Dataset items

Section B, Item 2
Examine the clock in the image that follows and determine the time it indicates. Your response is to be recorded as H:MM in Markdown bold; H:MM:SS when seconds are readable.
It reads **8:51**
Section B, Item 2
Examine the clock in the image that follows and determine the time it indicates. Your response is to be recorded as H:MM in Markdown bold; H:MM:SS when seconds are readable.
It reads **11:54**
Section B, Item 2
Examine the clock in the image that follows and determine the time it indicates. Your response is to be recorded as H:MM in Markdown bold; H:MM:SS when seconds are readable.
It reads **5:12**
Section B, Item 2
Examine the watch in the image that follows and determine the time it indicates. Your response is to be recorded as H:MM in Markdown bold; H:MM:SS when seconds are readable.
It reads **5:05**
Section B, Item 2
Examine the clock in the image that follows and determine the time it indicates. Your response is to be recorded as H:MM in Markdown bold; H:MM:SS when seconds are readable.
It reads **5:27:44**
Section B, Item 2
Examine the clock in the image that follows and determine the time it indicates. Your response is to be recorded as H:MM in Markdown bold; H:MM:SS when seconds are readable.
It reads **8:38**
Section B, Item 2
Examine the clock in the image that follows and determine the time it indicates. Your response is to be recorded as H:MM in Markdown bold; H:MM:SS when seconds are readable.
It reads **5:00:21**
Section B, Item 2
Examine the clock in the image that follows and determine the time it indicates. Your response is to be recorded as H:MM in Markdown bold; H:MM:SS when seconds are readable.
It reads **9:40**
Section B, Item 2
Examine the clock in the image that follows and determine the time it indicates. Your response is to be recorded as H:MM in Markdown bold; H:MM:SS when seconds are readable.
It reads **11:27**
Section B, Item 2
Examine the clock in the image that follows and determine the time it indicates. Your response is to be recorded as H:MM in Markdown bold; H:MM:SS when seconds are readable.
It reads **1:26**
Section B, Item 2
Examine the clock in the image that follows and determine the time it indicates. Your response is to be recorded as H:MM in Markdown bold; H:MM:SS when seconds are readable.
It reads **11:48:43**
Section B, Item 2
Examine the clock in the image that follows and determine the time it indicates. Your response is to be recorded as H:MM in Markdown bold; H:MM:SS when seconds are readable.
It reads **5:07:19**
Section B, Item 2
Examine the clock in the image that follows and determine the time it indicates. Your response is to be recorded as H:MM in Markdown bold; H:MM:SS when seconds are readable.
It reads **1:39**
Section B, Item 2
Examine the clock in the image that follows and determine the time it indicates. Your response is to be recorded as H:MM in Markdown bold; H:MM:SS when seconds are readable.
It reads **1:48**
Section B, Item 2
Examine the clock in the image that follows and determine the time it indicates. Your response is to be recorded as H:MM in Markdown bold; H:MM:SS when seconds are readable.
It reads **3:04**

**BRIEF**
Report each line above that contains the word "watch", reproducing every such line in full.

**EXERCISE OUTPUT**
Examine the watch in the image that follows and determine the time it indicates. Your response is to be recorded as H:MM in Markdown bold; H:MM:SS when seconds are readable.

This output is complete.